Supplied data:
_ _ _ _ _
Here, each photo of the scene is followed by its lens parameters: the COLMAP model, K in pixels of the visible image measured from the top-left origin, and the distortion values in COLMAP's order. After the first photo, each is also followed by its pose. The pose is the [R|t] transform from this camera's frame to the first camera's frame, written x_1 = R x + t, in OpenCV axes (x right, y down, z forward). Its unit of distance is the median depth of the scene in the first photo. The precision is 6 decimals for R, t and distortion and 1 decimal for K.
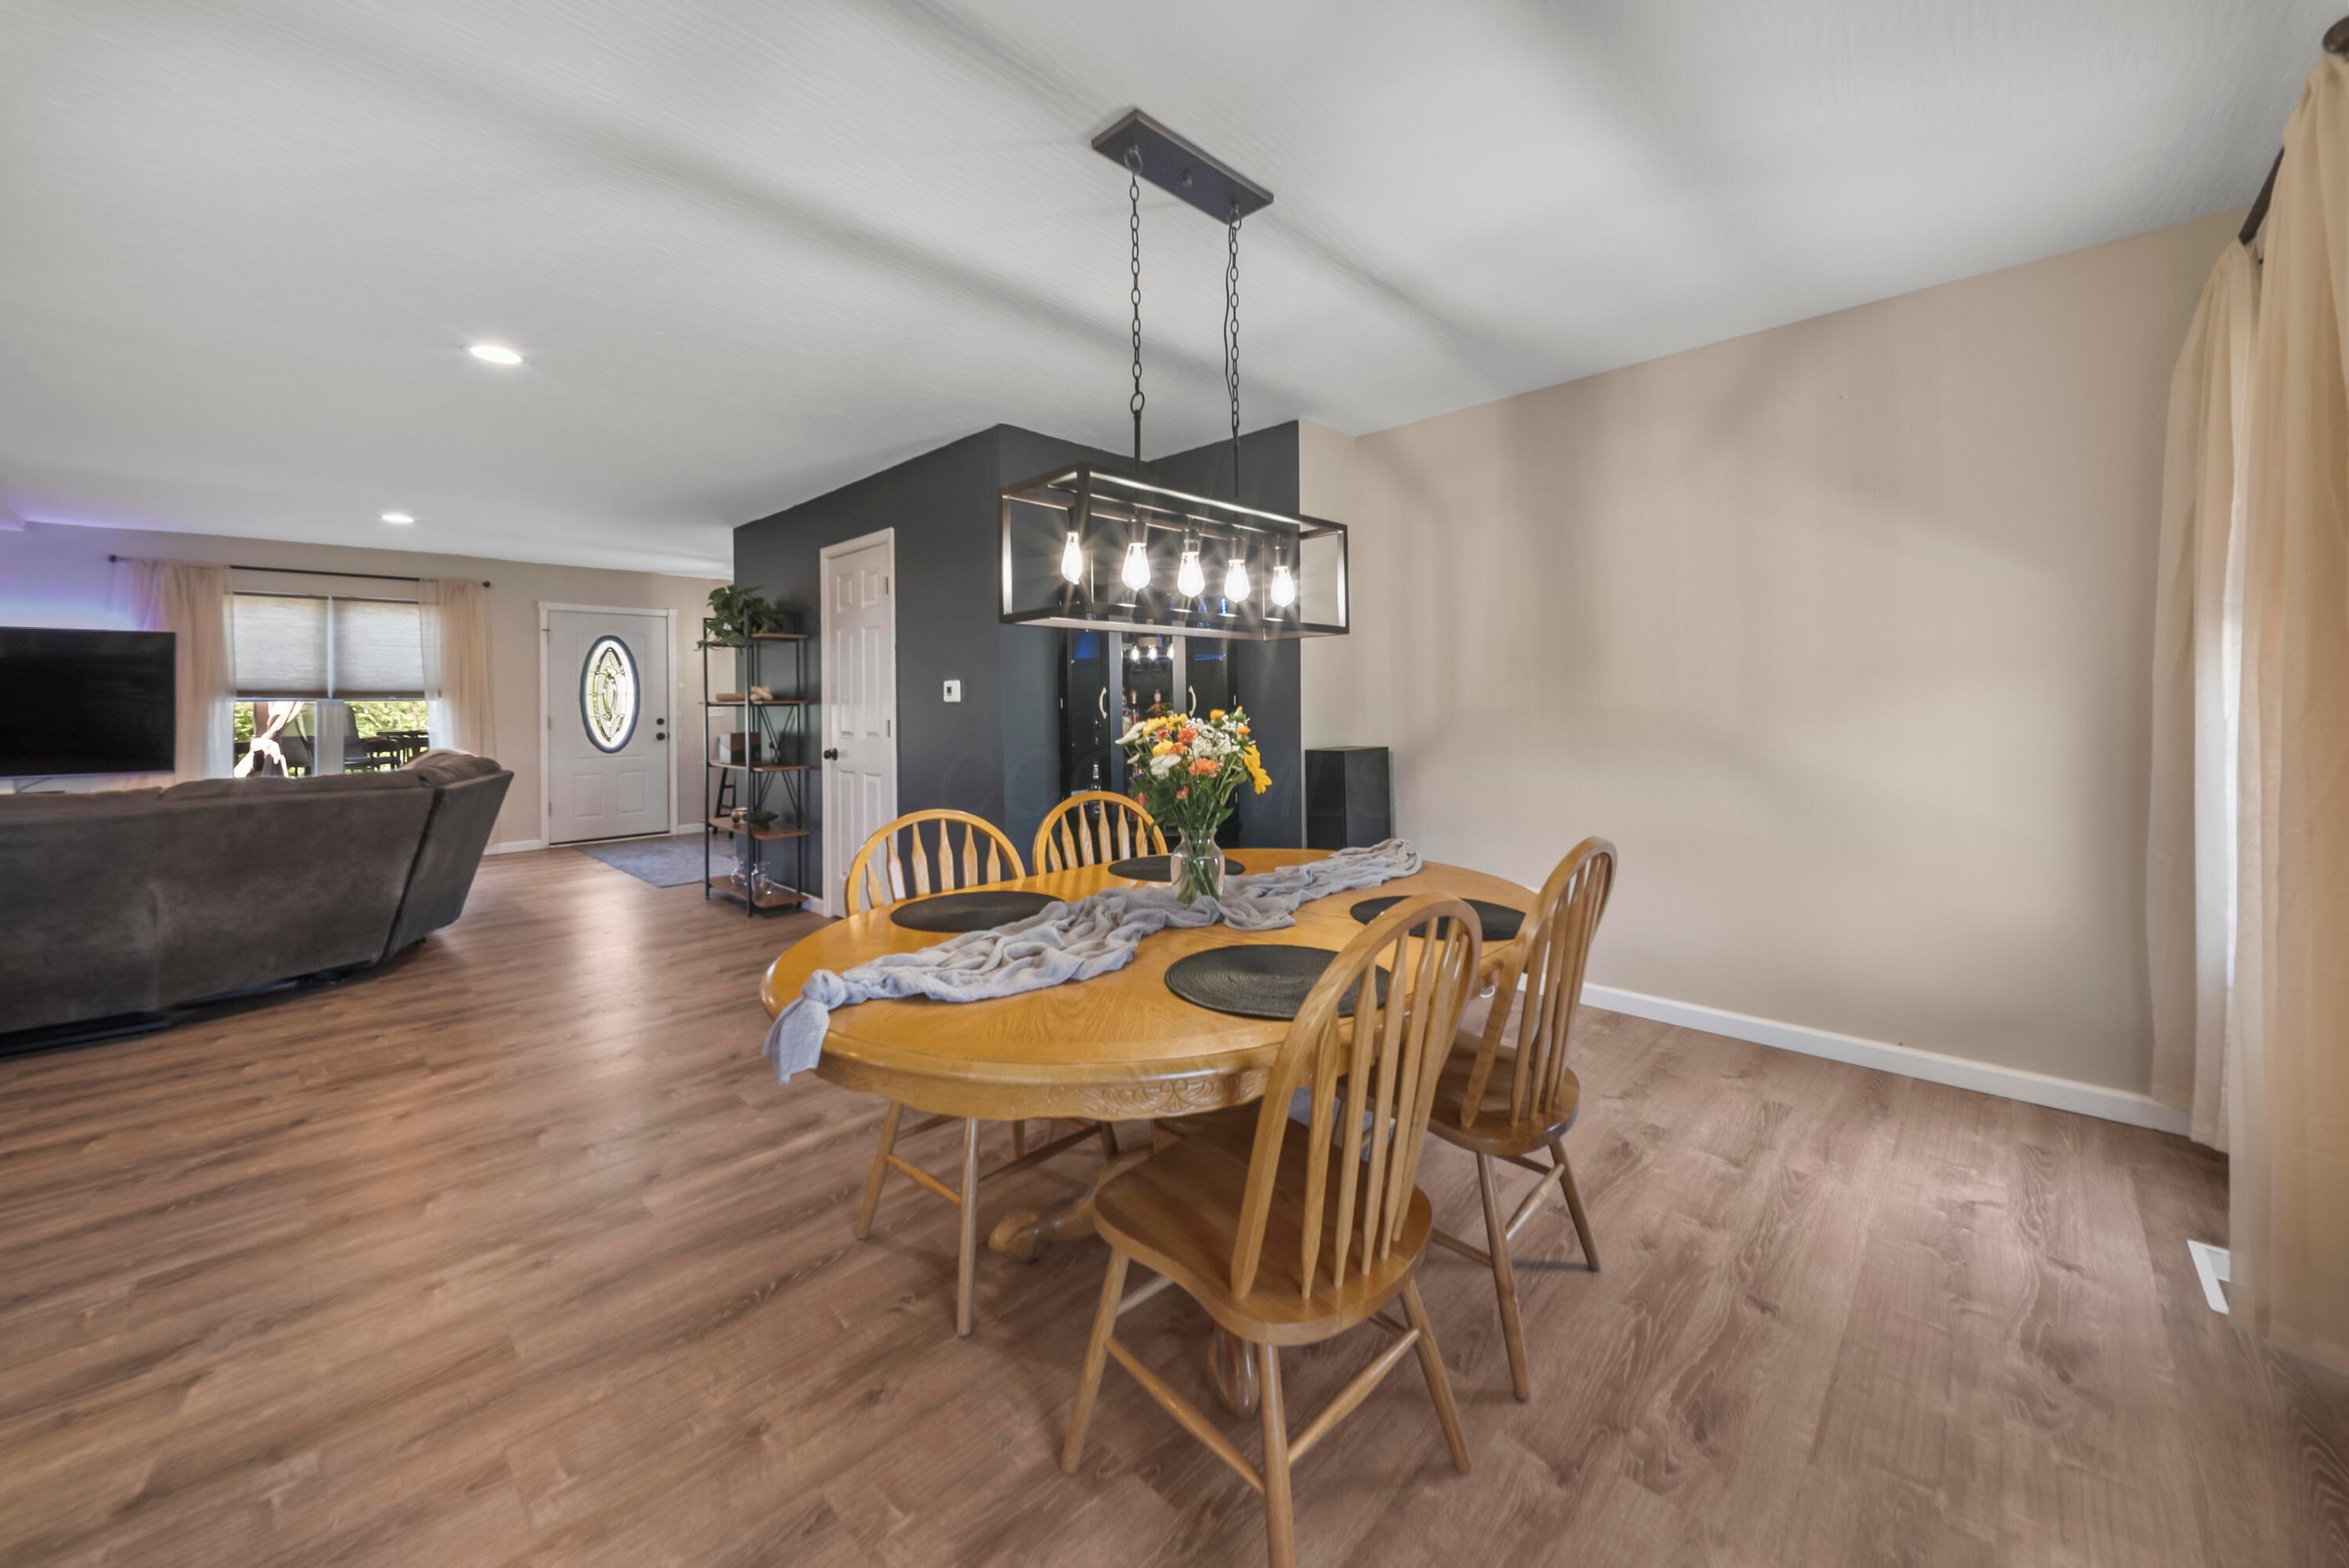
lens RADIAL K [[874.3, 0, 1177.8], [0, 874.3, 687.9], [0, 0, 1]] dist [-0.011534, -0.000222]
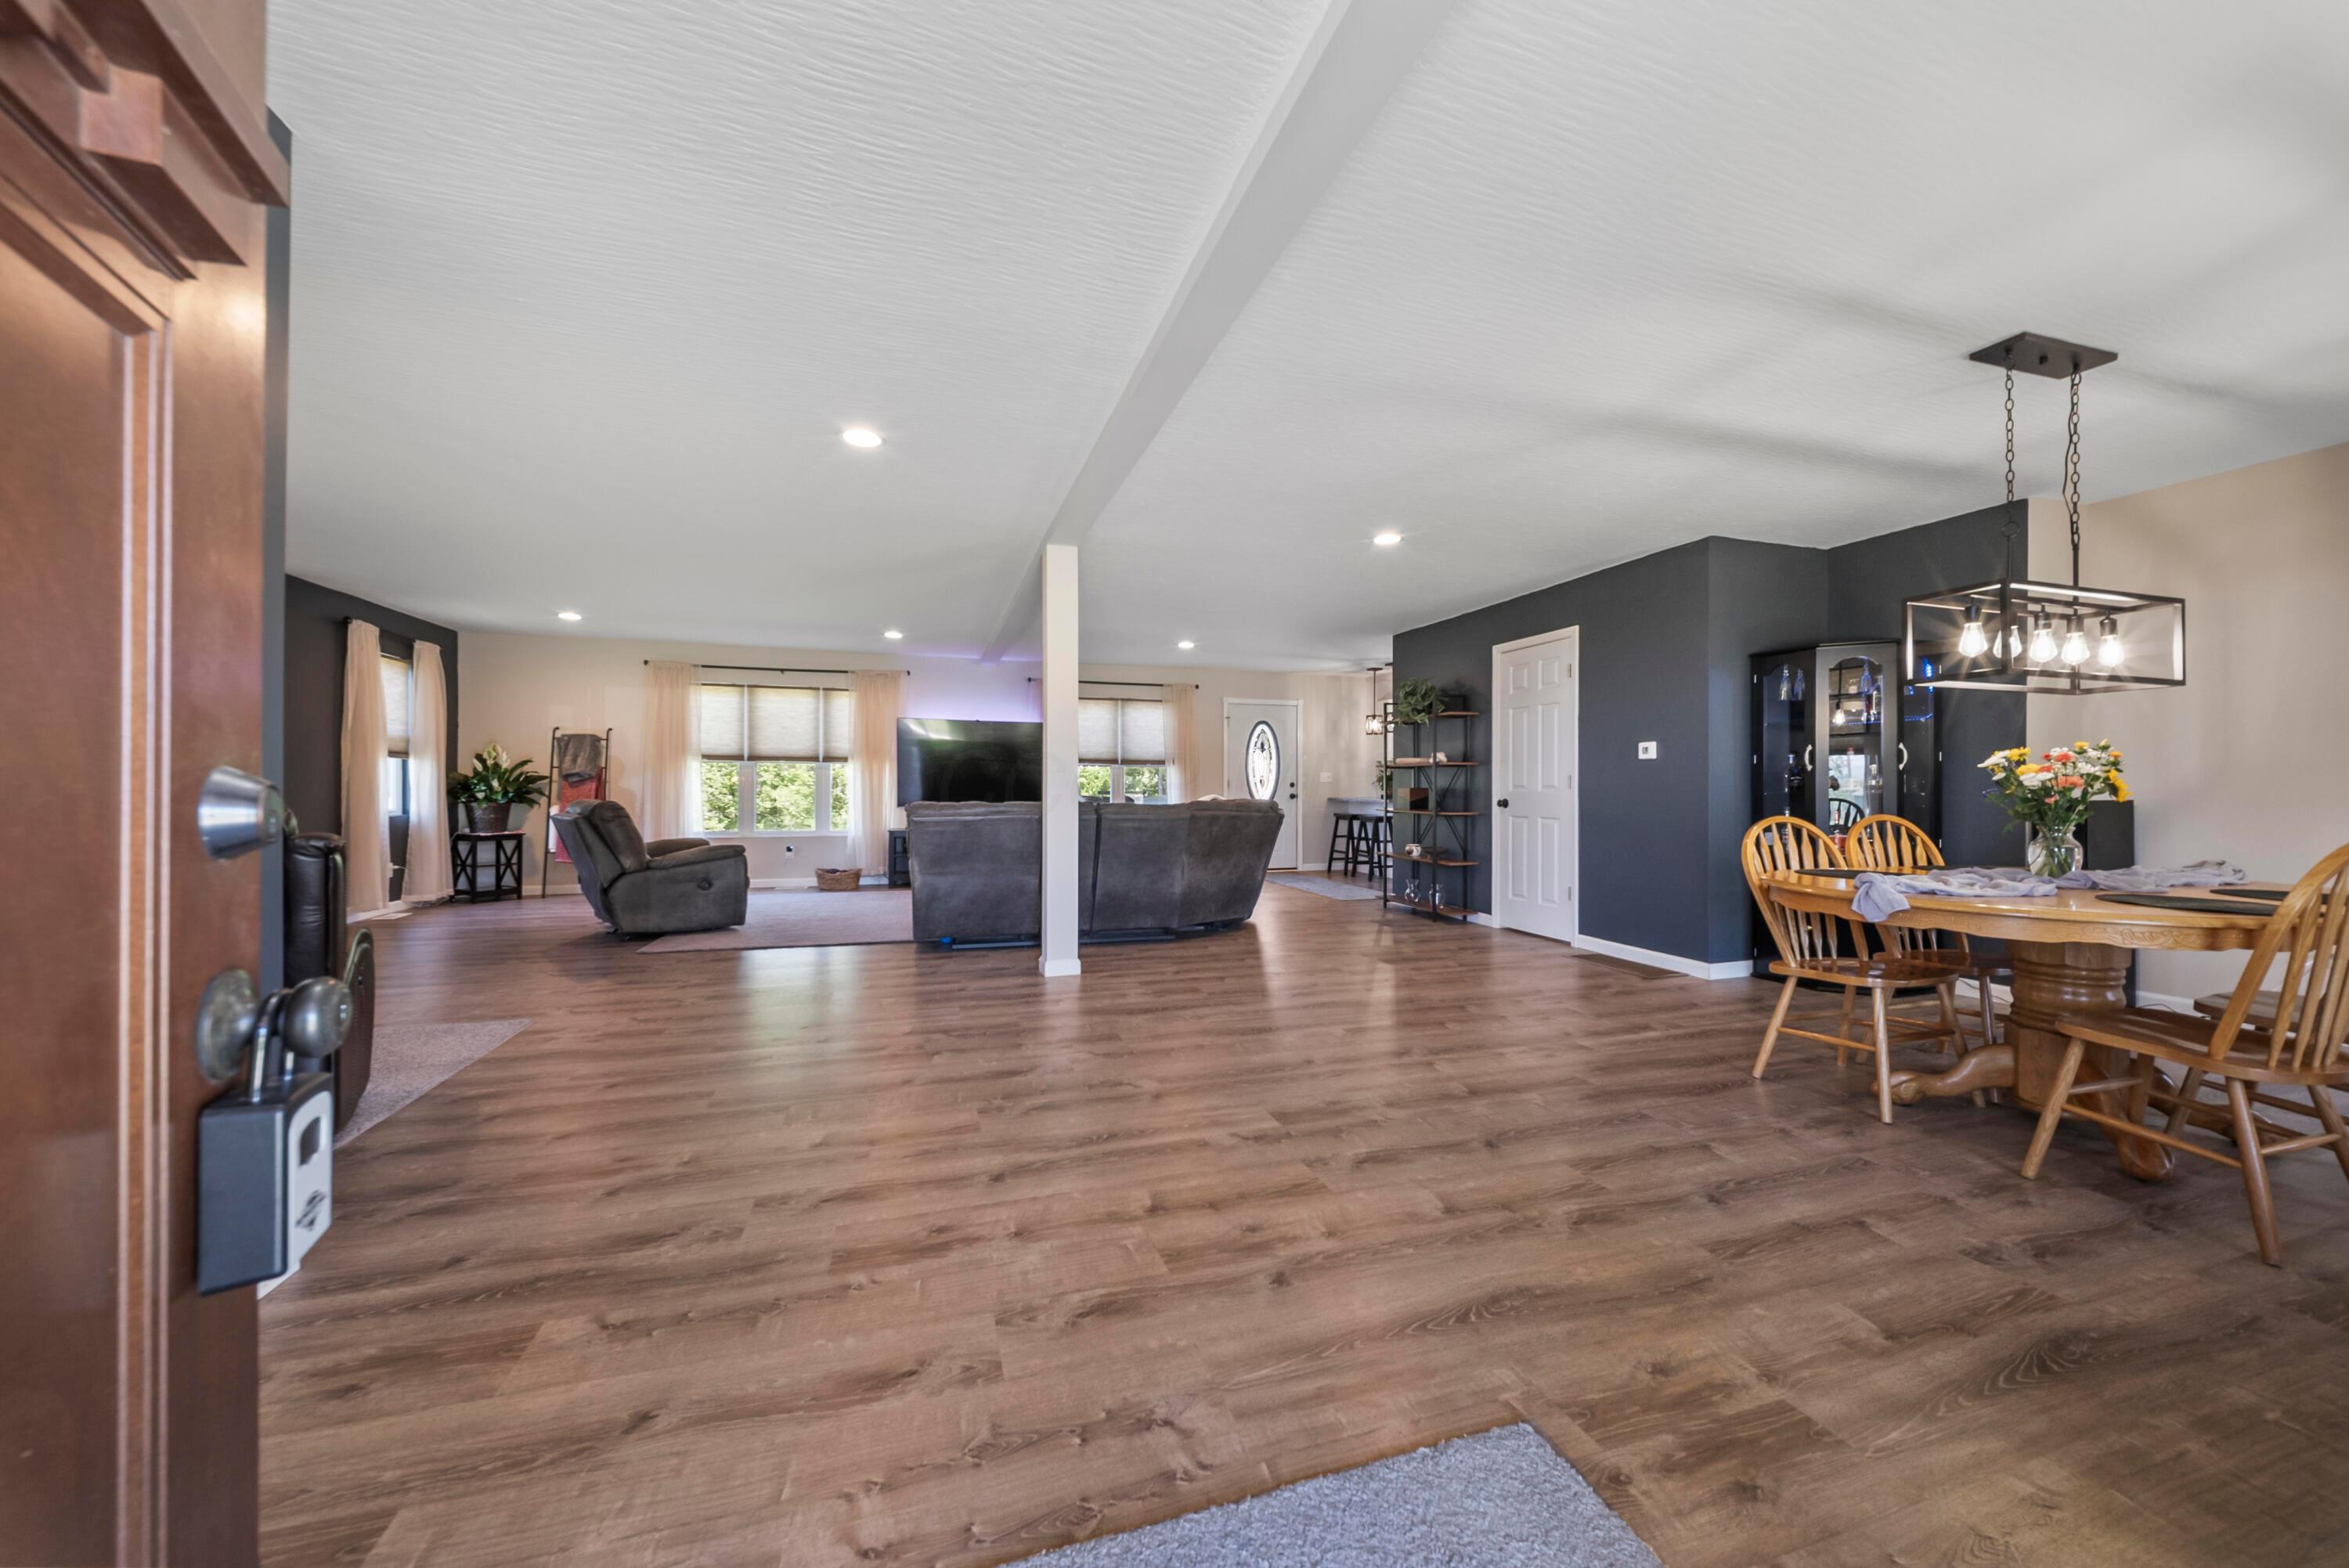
lens RADIAL K [[832.3, 0, 1174.5], [0, 832.3, 784.0], [0, 0, 1]] dist [-0.000829, -0.005719]
pose [[0.869272, 0.011494, -0.494200, -0.362681], [-0.003840, 0.999856, 0.016500, 0.049350], [0.494319, -0.012445, 0.869191, -0.557916]]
_ _ _ _ _
Your assignment: Edit the material above so that every occurrence of "photo" reads "view", keeping all else unchanged, and leave the pictures out of your answer.

The completed task:
Here, each view of the scene is followed by its lens parameters: the COLMAP model, K in pixels of the visible image measured from the top-left origin, and the distortion values in COLMAP's order. After the first view, each is also followed by its pose. The pose is the [R|t] transform from this camera's frame to the first camera's frame, written x_1 = R x + t, in OpenCV axes (x right, y down, z forward). Its unit of distance is the median depth of the scene in the first view. The precision is 6 decimals for R, t and distortion and 1 decimal for K.
lens RADIAL K [[874.3, 0, 1177.8], [0, 874.3, 687.9], [0, 0, 1]] dist [-0.011534, -0.000222]
lens RADIAL K [[832.3, 0, 1174.5], [0, 832.3, 784.0], [0, 0, 1]] dist [-0.000829, -0.005719]
pose [[0.869272, 0.011494, -0.494200, -0.362681], [-0.003840, 0.999856, 0.016500, 0.049350], [0.494319, -0.012445, 0.869191, -0.557916]]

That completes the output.